The MJF must be laughing all the way to the vote bank, at the expense of the Maoists and every other tarai group.
If this is the dynamic in the madhes, what is the country to do? Anyone who has followed tarai politics in recent months will know that madhesi-pahadi violence there was waiting to erupt. Yesterday it was Nepalgunj. Today it is Lahan. Tomorrow it could be the dozens of other towns and villages that dot the tarai landscape. Ethnic politics is here to stay, and we cannot be blind to it.

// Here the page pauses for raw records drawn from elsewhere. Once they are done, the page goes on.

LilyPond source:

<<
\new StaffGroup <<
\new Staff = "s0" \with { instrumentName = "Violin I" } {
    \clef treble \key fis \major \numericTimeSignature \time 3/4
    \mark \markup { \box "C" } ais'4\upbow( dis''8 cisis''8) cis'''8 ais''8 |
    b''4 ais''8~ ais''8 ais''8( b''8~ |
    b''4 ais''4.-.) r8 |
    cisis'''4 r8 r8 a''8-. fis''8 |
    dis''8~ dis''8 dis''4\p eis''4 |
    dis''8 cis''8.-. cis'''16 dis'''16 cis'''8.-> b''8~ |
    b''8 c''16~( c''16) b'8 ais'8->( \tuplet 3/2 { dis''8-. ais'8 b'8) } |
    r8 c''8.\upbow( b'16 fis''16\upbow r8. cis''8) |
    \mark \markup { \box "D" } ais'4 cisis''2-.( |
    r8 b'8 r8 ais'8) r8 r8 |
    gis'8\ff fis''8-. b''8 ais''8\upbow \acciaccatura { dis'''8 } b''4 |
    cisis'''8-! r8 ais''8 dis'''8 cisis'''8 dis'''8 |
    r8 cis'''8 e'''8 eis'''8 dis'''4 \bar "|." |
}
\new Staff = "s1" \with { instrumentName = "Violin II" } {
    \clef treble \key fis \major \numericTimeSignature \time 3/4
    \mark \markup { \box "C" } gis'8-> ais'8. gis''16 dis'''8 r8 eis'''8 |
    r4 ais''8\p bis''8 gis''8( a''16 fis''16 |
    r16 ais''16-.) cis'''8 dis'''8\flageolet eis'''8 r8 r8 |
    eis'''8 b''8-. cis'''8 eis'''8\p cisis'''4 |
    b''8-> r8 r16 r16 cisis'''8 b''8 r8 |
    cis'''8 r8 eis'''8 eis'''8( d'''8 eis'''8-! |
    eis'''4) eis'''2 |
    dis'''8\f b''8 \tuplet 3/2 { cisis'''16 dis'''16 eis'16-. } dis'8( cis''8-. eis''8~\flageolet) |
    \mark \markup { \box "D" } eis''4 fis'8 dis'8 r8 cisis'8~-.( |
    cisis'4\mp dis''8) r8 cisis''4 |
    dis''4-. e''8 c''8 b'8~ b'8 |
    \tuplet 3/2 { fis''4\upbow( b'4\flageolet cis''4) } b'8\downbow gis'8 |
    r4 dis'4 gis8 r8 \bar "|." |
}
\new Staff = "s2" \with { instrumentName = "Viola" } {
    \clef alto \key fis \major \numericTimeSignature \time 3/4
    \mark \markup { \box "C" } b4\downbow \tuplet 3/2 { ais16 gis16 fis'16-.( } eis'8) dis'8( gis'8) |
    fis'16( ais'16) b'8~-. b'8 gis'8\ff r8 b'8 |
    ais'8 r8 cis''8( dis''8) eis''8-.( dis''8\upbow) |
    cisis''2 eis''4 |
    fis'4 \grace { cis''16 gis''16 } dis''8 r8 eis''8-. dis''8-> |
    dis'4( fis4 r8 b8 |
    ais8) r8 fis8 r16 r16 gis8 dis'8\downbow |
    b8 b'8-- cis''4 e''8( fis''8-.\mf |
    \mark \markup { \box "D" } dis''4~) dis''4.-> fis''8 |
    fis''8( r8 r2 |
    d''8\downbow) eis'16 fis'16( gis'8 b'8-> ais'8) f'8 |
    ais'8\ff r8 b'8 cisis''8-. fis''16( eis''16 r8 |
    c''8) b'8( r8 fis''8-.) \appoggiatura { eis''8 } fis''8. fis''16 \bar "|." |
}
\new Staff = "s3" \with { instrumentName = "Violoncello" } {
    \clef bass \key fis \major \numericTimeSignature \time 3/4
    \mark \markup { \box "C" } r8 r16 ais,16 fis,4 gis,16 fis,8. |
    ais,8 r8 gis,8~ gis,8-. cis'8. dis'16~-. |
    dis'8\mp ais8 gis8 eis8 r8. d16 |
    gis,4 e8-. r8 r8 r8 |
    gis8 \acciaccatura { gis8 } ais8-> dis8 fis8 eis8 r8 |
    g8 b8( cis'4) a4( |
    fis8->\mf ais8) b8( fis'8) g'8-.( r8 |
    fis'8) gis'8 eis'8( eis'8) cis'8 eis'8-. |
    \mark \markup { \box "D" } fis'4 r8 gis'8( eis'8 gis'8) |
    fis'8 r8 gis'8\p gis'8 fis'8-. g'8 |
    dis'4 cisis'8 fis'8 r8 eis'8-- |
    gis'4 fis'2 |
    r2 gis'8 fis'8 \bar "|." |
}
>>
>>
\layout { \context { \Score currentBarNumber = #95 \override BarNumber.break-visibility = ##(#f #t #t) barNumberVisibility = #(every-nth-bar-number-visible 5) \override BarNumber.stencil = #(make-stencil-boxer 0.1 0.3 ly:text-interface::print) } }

But we have been blind to it, especially the pahadi dominated mainstream parties and civil society. Their belief that the constituent assembly election will resolve all problems has been shattered by this violence. They failed to see that the assembly was the problem, not the solution that they hoped it would be.
The eight political parties who run Nepal today probably don't realise it, but their peace process (the Comprehensive Peace Accord, interim constitution, constituent assembly, etc.) is seen by almost everyone as an eight-party process. It is perceived as exclusionary and elitist, and reinforcing a pahadi ethos-this view is particularly strong among madhesis and janajatis.
Correct this view, now. It must start with a public acceptance by the eight parties that the peace process is flawed, that they have not acknowledged-let alone resolved-the grievances of the many communities struggling to be heard. They should lead a national conversation with all marginalised groups. That process must be rounded up by amendments to the interim constitution that at least provides for fair representation in the coming assembly.
I am sure there are plenty of moderate madhesis willing to give the parties a chance if the parties accept their mistake.